Whenever a couple divorces and there are children in that marriage, in most cases both parents will be awarded joint parental responsibility unless one parent and their family lawyer can show the family court that sole responsibility should be ordered.

In truth, it is rare for sole parental responsibility to be given, except where one of the parents is absent or not capable of having such responsibility, for example, if they are a serious drug user.

For most parents and children, it is joint parental responsibility which will apply and that will cover who the children live with, visitation, and also the obligation for both parents to discuss and agree on any and all of the major decisions that relate to a child’s upbringing and welfare.

One major problem with that scenario is when the parent with whom a child lives decides that they wish to relocate. When we say relocate that is not talking about a simple house move to another part of the city, but instead referring to a move to a completely different city or state.
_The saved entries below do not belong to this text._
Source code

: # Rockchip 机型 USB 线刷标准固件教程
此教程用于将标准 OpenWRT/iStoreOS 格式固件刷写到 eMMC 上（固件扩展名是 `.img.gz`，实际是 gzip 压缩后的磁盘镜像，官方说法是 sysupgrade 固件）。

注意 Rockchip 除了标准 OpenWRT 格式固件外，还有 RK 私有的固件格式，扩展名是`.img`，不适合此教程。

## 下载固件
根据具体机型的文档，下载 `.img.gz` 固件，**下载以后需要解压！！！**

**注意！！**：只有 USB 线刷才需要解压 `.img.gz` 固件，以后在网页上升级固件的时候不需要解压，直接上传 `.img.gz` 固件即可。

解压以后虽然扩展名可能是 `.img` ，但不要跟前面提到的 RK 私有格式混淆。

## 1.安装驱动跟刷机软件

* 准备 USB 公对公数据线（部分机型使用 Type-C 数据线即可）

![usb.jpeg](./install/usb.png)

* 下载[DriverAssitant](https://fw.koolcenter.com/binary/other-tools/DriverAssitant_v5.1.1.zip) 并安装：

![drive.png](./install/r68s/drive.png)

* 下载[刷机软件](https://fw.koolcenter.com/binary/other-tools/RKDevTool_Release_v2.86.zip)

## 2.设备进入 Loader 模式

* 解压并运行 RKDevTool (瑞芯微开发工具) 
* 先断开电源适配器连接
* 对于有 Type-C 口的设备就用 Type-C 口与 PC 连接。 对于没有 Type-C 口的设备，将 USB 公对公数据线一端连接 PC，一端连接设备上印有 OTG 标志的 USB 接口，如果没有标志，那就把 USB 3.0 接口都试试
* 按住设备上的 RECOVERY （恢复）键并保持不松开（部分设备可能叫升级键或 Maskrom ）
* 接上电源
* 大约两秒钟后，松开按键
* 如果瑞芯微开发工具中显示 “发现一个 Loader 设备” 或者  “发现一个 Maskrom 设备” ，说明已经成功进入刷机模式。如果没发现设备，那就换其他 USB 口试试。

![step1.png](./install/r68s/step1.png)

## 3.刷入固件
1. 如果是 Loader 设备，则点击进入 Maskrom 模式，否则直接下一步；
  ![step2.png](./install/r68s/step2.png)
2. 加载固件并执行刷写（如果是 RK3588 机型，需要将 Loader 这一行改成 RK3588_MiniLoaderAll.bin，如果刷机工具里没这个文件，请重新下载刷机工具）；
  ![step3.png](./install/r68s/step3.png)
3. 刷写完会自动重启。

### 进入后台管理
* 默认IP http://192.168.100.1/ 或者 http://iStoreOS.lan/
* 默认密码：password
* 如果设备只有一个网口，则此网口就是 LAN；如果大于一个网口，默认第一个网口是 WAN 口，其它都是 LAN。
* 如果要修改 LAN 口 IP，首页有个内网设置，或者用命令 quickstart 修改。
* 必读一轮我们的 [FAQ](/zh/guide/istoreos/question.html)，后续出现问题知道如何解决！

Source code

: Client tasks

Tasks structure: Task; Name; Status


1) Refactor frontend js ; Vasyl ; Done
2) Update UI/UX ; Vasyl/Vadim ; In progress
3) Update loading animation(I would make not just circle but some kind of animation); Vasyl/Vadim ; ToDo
Obviously, were that to occur it would curtail any regular visitation, and naturally, the other parent would likely object to such a relocation taking place. In any event, for a parent to move with their child a significant distance away, where the is a current order in place with regards to the children and visitation, for example, a relocation order would be required from the Family Court.

The Family Court will first and foremost consider what is in the best interests of the children. With principles such as joint parental responsibility in place and the desire within family law that the children should have a healthy relationship with both parents, in the vast majority of cases, the court is likely to not give permission for a relation to take place.

However, it is not impossible for them to grant one if specific circumstances exist. One famous example of this is the ‘Rosa case’, where a divorced mother wished to relocate with her child from Mount Isa in Queensland back to Sydney where the family had lived previously recently The father objected and the family court agreed that it was not in the best interests of the child if their parents lived over 1,500 miles apart.

The child’s mother appealed this decision to the High Court and submitted evidence that showed her living conditions (she was living in a caravan), her mental state, and her employment prospects in Mount Isa were significantly poorer than they would be if she relocated to Sydney.

Conversely, in Sydney, she had excellent employment prospects, could provide her child with a proper home, and had a significantly greater support network which would benefit her child. The High Court agreed that it would be in the best interests of the child if they lived in Sydney and thus it granted the relocation order.

This proves that ultimately the courts will decide upon relocation orders not so much in terms of how they meet the needs of parents, but more whether the welfare of any child in question would be better or not.

This can obviously be devastating to the parent who now has their child living hundreds or thousands of miles away, but in truth, the court does not regard that as enough reason to stop a relocation, especially if it would greatly benefit the child.